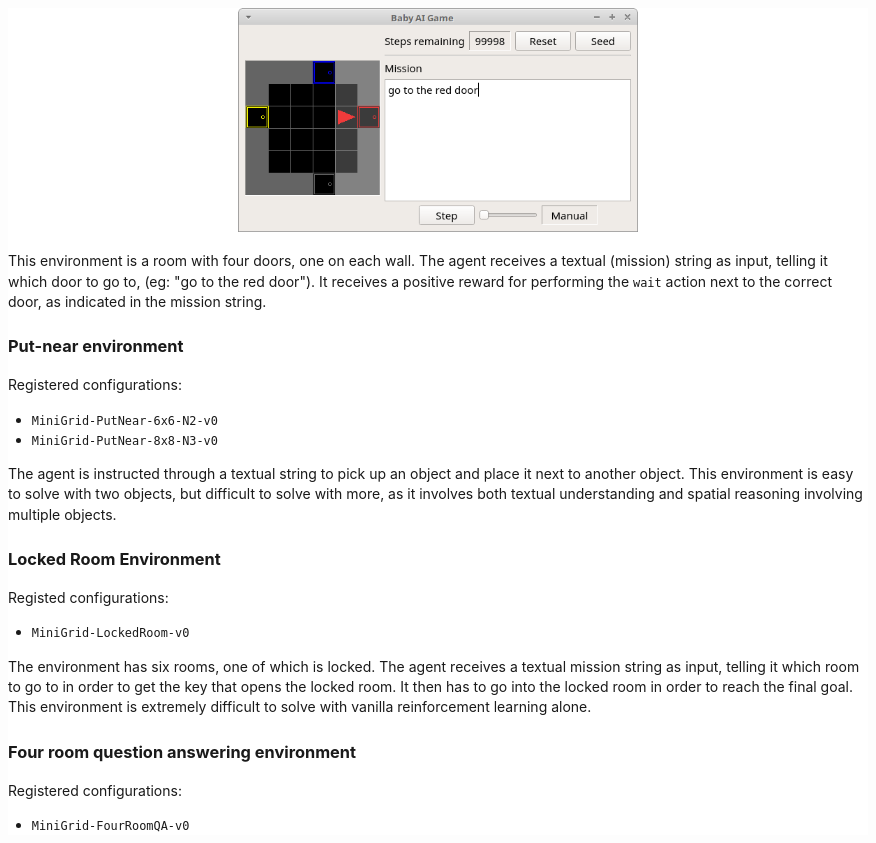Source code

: <p align="center">
<img src="/figures/gotodoor-6x6.png" width=400>
</p>

This environment is a room with four doors, one on each wall. The agent
receives a textual (mission) string as input, telling it which door to go to,
(eg: "go to the red door"). It receives a positive reward for performing the
`wait` action next to the correct door, as indicated in the mission string.

### Put-near environment

Registered configurations:
- `MiniGrid-PutNear-6x6-N2-v0`
- `MiniGrid-PutNear-8x8-N3-v0`

The agent is instructed through a textual string to pick up an object and
place it next to another object. This environment is easy to solve with two
objects, but difficult to solve with more, as it involves both textual
understanding and spatial reasoning involving multiple objects.

### Locked Room Environment

Registed configurations:
- `MiniGrid-LockedRoom-v0`

The environment has six rooms, one of which is locked. The agent receives
a textual mission string as input, telling it which room to go to in order
to get the key that opens the locked room. It then has to go into the locked
room in order to reach the final goal. This environment is extremely difficult
to solve with vanilla reinforcement learning alone.

### Four room question answering environment

Registered configurations:
- `MiniGrid-FourRoomQA-v0`

<p align="center">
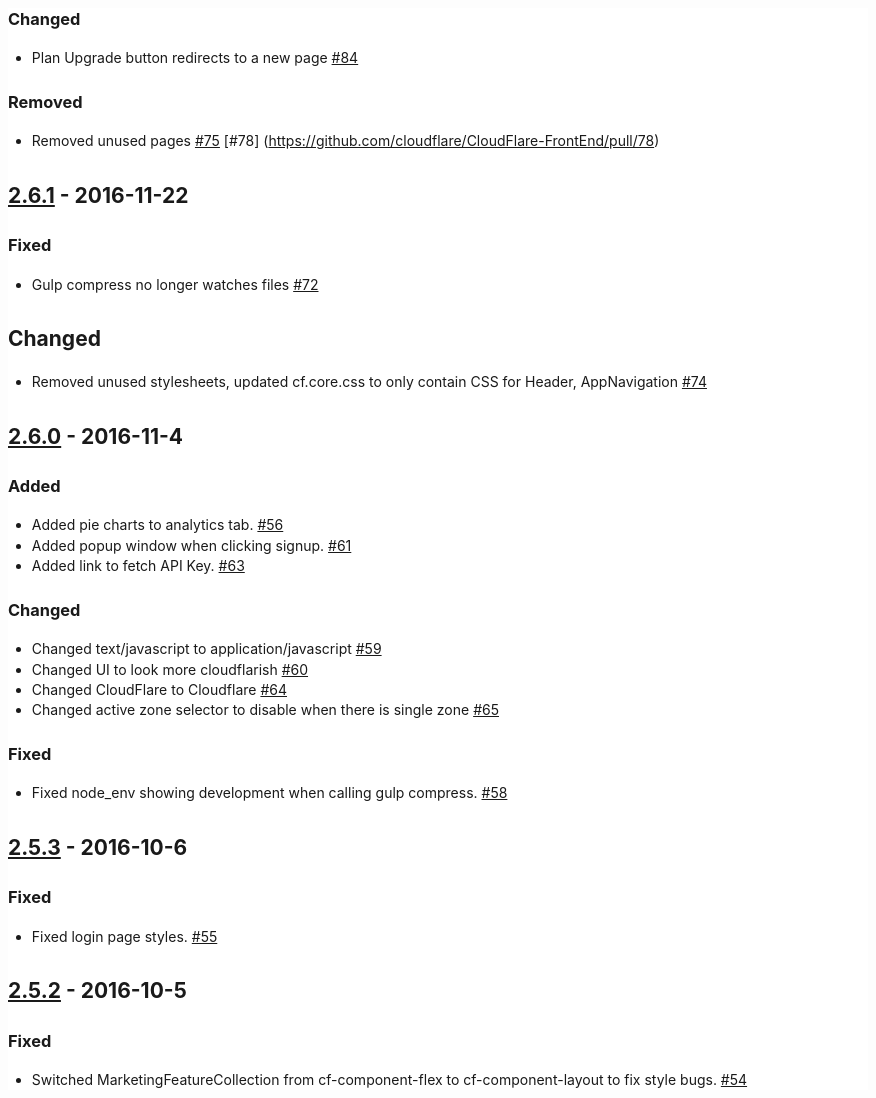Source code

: ### Changed
- Plan Upgrade button redirects to a new page [#84](https://github.com/cloudflare/CloudFlare-FrontEnd/pull/84)

### Removed
- Removed unused pages [#75](https://github.com/cloudflare/CloudFlare-FrontEnd/pull/75) [#78] (https://github.com/cloudflare/CloudFlare-FrontEnd/pull/78)

## [2.6.1](#2.6.1) - 2016-11-22
### Fixed
- Gulp compress no longer watches files [#72](https://github.com/cloudflare/CloudFlare-FrontEnd/pull/72)

## Changed
- Removed unused stylesheets, updated cf.core.css to only contain CSS for Header, AppNavigation [#74](https://github.com/cloudflare/CloudFlare-FrontEnd/pull/74)

## [2.6.0](#2.6.0) - 2016-11-4
### Added
- Added pie charts to analytics tab. [#56](https://github.com/cloudflare/Cloudflare-FrontEnd/pull/56)
- Added popup window when clicking signup. [#61](https://github.com/cloudflare/Cloudflare-FrontEnd/pull/61)
- Added link to fetch API Key. [#63](https://github.com/cloudflare/Cloudflare-FrontEnd/pull/63)

### Changed
- Changed text/javascript to application/javascript [#59](https://github.com/cloudflare/Cloudflare-FrontEnd/pull/59)
- Changed UI to look more cloudflarish [#60](https://github.com/cloudflare/Cloudflare-FrontEnd/pull/60)
- Changed CloudFlare to Cloudflare [#64](https://github.com/cloudflare/Cloudflare-FrontEnd/pull/64)
- Changed active zone selector to disable when there is single zone [#65](https://github.com/cloudflare/Cloudflare-FrontEnd/pull/65)

### Fixed
- Fixed node_env showing development when calling gulp compress. [#58](https://github.com/cloudflare/Cloudflare-FrontEnd/pull/58)

## [2.5.3](#2.5.3) - 2016-10-6
### Fixed
- Fixed login page styles. [#55](https://github.com/cloudflare/Cloudflare-FrontEnd/pull/55)

## [2.5.2](#2.5.2) - 2016-10-5
### Fixed
- Switched MarketingFeatureCollection from cf-component-flex to cf-component-layout to fix style bugs. [#54](https://github.com/cloudflare/Cloudflare-FrontEnd/pull/54)
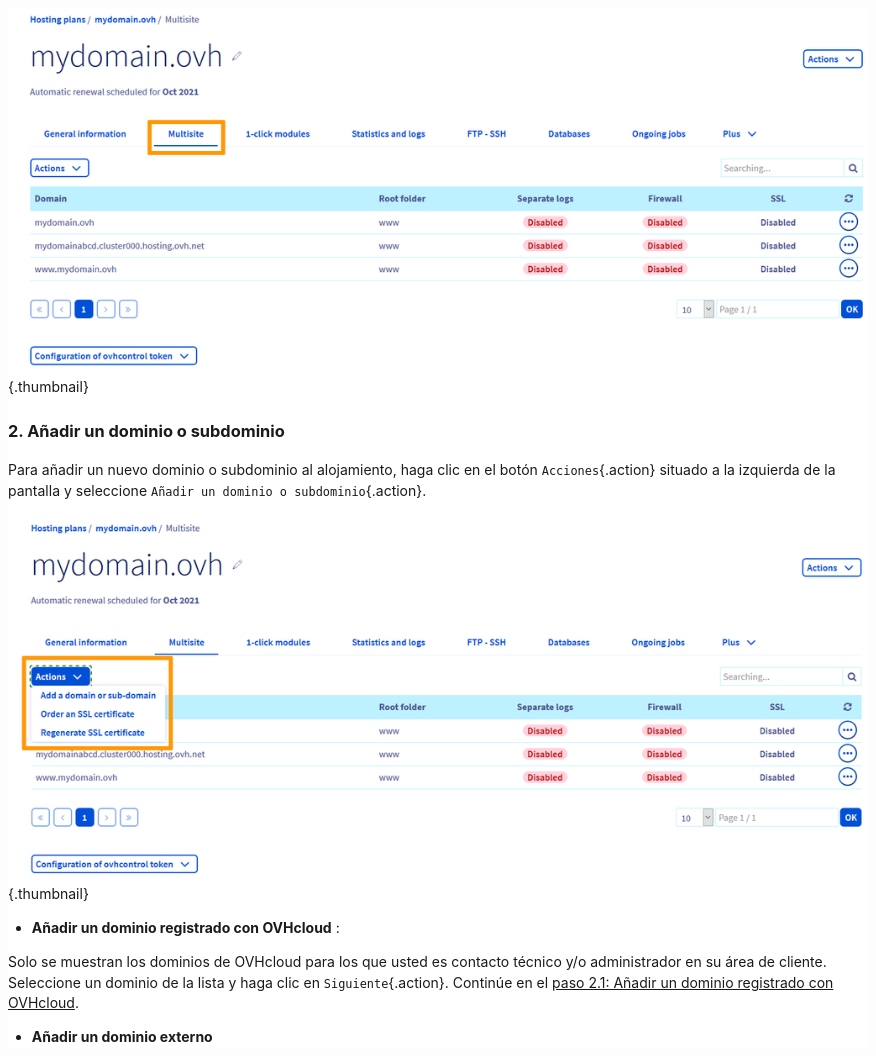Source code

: ![Multisitio](images/access-multisite-ovh.png){.thumbnail}

### 2\. Añadir un dominio o subdominio

Para añadir un nuevo dominio o subdominio al alojamiento, haga clic en el botón `Acciones`{.action} situado a la izquierda de la pantalla y seleccione `Añadir un dominio o subdominio`{.action}.

![acciones](images/actions-multisite-ovh.png){.thumbnail}

- **Añadir un dominio registrado con OVHcloud** :

Solo se muestran los dominios de OVHcloud para los que usted es contacto técnico y/o administrador en su área de cliente. Seleccione un dominio de la lista y haga clic en `Siguiente`{.action}. Continúe en el [paso 2.1: Añadir un dominio registrado con OVHcloud](#add-ovhcloud-domain).

- **Añadir un dominio externo**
· · ·
■ **Aim of the exercise**: Set out, exactly as given, the line that contains "## [2.5.3](#2.5.3) - 2016-10-6" along with each line after it through the end of the records above; omit the pictures.

■ **Output below**:
## [2.5.3](#2.5.3) - 2016-10-6
### Fixed
- Fixed login page styles. [#55](https://github.com/cloudflare/Cloudflare-FrontEnd/pull/55)

## [2.5.2](#2.5.2) - 2016-10-5
### Fixed
- Switched MarketingFeatureCollection from cf-component-flex to cf-component-layout to fix style bugs. [#54](https://github.com/cloudflare/Cloudflare-FrontEnd/pull/54)
Source code

: ![Multisitio](images/access-multisite-ovh.png){.thumbnail}

### 2\. Añadir un dominio o subdominio

Para añadir un nuevo dominio o subdominio al alojamiento, haga clic en el botón `Acciones`{.action} situado a la izquierda de la pantalla y seleccione `Añadir un dominio o subdominio`{.action}.

![acciones](images/actions-multisite-ovh.png){.thumbnail}

- **Añadir un dominio registrado con OVHcloud** :

Solo se muestran los dominios de OVHcloud para los que usted es contacto técnico y/o administrador en su área de cliente. Seleccione un dominio de la lista y haga clic en `Siguiente`{.action}. Continúe en el [paso 2.1: Añadir un dominio registrado con OVHcloud](#add-ovhcloud-domain).

- **Añadir un dominio externo**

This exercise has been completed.